The foregoing description of the terms of the Loan Agreement are not complete
and are qualified in their entirety by reference to the full text of the Loan
Agreement, which will be filed as exhibits to the Company's next Quarterly
Report on Form 10-Q.
Warrant
In connection with the entry into the Loan Agreement, the Company issued to
Hercules a warrant (the "Warrant") to purchase a number of shares of the
Company's common stock, par value $0.0001 per share (the "Common Stock") equal
to 2.5% of the aggregate amount of the Term Loan advances that are funded, as
such amounts are funded. On the Closing Date, the Company issued a Warrant for
74,783 shares of Common Stock. The Warrant will be exercisable for a period of
seven years from the date of issuance at a per-share exercise price equal to
$33.43, which was the closing price of the Company's Common Stock on
September 16, 2021.
The issuance of the Warrant by the Company to Hercules was made in reliance on
the exemption from registration contained in Section 4(a)(2) of the Securities
Act of 1933, as amended.
The foregoing description of the terms of the Warrant is not complete and is
qualified in its entirety by reference to the full text of the Warrant, which
will be filed as an exhibit to the Company's next Quarterly Report on Form 10-Q.

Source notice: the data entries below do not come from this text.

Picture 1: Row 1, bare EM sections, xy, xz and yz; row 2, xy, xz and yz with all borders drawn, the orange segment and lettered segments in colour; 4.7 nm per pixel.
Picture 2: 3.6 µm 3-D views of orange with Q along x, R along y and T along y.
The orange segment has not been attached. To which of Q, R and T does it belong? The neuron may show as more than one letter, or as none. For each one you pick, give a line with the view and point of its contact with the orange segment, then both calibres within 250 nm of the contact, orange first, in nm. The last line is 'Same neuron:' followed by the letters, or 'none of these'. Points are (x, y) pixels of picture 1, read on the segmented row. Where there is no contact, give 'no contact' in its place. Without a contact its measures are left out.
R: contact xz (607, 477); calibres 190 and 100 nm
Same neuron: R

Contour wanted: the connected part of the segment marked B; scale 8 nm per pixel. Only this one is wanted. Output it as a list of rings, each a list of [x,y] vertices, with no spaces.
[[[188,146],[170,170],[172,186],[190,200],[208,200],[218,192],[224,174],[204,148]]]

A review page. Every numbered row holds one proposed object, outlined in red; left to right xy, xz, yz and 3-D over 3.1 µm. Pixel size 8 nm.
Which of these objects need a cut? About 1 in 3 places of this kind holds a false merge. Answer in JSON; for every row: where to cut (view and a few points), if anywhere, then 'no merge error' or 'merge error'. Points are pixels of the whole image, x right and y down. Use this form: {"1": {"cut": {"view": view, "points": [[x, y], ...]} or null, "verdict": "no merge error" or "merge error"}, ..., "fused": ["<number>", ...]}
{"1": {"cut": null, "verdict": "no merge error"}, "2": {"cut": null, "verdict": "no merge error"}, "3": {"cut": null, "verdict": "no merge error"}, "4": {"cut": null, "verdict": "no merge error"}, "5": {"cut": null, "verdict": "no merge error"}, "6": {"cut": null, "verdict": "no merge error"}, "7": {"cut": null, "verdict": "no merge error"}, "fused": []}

Item 1.02 Termination of a Material Definitive Agreement
The information provided in Item 1.01 of this Current Report on Form 8-K
regarding termination of the SVB Term Loan is incorporated by reference into
this Item 1.02.
Item 2.03 Creation of a Direct Financial Obligation or an Obligation under an
Off-Balance Sheet Arrangement of a Registrant.
The information provided in Item 1.01 of this Current Report on Form 8-K
regarding the Loan Agreement is incorporated by reference into this Item 2.03.
Item 3.02 Unregistered Sales of Equity Securities.
The information provided in Item 1.01 of this Current Report on Form 8-K
regarding the Warrant is incorporated by reference into this Item 3.02.